Instructions to follow:
Would you copy every line of the listing below that includes the word "Microsoft"?

——

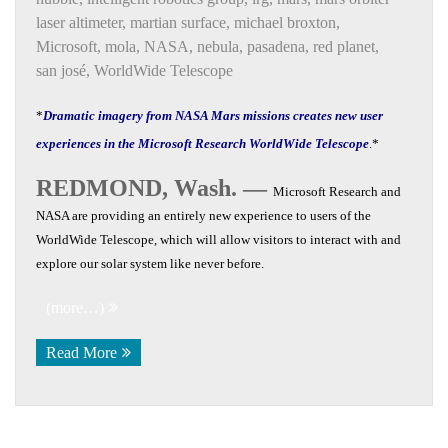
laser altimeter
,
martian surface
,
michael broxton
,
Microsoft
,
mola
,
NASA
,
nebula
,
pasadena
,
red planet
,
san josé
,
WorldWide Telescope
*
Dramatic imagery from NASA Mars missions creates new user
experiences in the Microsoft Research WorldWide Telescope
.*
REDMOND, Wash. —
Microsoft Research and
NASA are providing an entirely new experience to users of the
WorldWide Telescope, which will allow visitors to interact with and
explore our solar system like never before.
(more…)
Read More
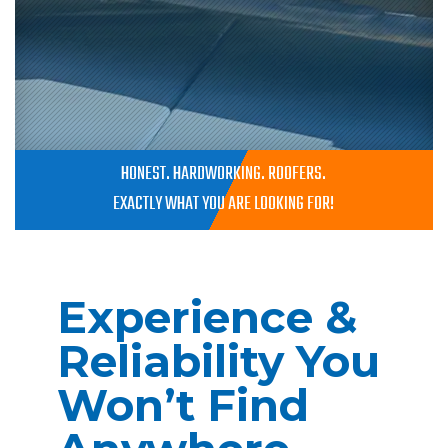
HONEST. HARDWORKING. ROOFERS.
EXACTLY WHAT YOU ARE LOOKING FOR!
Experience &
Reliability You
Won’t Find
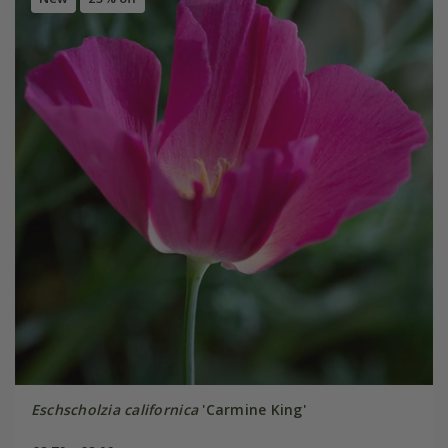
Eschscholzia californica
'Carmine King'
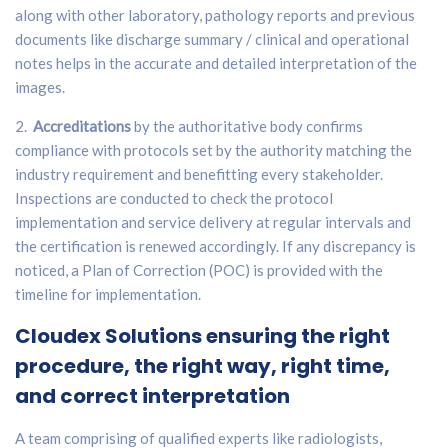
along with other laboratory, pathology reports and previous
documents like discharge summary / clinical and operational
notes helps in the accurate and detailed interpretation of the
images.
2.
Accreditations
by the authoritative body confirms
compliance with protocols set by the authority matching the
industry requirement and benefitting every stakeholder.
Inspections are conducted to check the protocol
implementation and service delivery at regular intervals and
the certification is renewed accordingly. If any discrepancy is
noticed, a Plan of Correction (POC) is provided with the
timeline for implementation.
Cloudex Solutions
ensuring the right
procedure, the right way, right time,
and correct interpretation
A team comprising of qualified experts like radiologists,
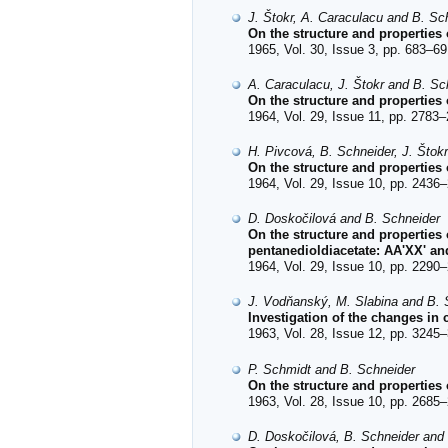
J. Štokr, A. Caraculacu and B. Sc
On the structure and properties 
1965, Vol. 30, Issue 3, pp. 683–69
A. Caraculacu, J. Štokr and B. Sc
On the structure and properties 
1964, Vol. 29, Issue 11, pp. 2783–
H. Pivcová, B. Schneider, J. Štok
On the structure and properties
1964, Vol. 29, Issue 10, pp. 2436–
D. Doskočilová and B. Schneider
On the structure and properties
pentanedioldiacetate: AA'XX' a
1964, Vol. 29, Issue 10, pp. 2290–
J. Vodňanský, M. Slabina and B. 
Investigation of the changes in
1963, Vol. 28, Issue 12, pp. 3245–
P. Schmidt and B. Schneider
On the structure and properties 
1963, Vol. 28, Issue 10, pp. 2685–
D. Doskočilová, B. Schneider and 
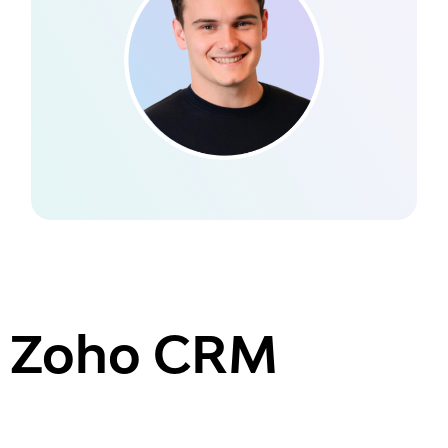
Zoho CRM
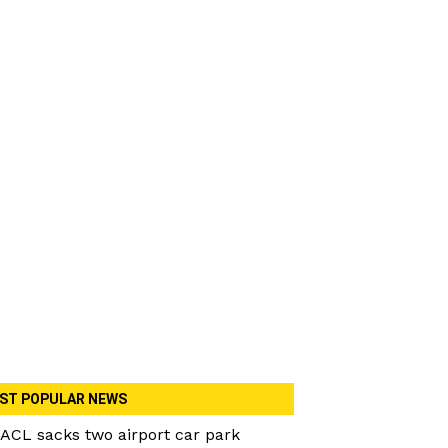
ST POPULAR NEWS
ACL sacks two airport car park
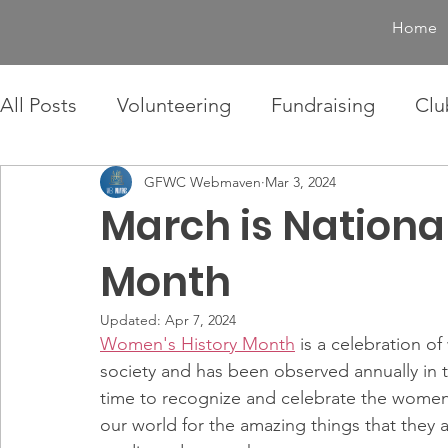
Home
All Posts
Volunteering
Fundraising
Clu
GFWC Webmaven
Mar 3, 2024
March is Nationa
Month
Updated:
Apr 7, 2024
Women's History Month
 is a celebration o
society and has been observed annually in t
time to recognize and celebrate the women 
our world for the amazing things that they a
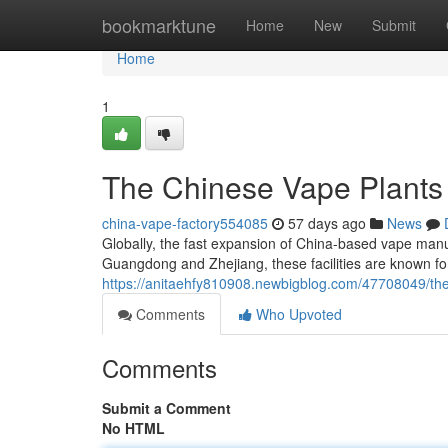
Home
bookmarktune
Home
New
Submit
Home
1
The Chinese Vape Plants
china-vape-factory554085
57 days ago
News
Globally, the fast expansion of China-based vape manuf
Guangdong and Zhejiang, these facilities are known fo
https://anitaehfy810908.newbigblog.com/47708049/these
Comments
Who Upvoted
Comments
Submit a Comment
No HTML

——

Problem solution:
Microsoft
experiences in the Microsoft Research WorldWide Telescope
Microsoft Research and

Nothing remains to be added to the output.